START SUPPLIED RECORDS
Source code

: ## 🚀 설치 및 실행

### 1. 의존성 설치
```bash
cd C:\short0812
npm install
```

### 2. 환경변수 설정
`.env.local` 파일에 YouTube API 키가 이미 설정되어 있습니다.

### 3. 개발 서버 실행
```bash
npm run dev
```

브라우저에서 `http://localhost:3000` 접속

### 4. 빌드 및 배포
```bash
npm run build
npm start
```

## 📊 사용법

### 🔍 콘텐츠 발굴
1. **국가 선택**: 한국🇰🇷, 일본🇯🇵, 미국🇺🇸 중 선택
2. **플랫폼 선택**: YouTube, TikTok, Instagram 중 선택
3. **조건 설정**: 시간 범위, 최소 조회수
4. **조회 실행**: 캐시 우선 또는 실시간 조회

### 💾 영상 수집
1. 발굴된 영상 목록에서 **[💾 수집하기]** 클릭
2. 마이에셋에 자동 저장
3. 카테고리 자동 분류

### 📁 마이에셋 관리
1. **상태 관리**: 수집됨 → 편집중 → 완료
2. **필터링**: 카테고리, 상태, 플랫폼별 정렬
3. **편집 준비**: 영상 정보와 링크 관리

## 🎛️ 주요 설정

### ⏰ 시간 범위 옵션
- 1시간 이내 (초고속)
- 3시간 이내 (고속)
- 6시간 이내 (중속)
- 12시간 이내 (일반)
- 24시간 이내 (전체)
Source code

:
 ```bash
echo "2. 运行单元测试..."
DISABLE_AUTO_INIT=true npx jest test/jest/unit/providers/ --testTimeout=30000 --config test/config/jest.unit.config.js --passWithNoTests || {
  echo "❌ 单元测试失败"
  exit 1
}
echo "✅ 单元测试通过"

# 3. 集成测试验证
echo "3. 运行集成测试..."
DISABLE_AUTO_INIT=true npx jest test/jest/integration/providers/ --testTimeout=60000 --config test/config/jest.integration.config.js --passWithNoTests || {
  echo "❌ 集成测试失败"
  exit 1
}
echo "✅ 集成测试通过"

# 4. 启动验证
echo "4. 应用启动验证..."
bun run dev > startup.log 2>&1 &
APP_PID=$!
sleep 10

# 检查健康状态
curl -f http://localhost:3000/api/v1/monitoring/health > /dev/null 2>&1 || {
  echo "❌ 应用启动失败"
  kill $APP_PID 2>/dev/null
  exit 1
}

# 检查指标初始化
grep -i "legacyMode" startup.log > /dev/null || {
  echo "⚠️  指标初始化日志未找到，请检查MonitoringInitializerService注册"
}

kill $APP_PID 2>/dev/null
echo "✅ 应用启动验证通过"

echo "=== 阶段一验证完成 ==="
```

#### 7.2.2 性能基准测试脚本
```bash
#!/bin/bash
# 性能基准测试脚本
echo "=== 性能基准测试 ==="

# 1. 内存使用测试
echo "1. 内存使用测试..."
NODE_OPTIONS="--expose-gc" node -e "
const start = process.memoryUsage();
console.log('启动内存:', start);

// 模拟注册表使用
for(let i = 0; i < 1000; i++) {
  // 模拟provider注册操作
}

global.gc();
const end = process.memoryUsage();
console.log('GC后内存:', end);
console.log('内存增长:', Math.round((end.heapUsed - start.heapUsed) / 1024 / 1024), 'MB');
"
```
END SUPPLIED RECORDS
### [EXERCISE DETAILS]
Your answer should consist of every line from the entries that holds "kill".

### [REPLY]
  kill $APP_PID 2>/dev/null
kill $APP_PID 2>/dev/null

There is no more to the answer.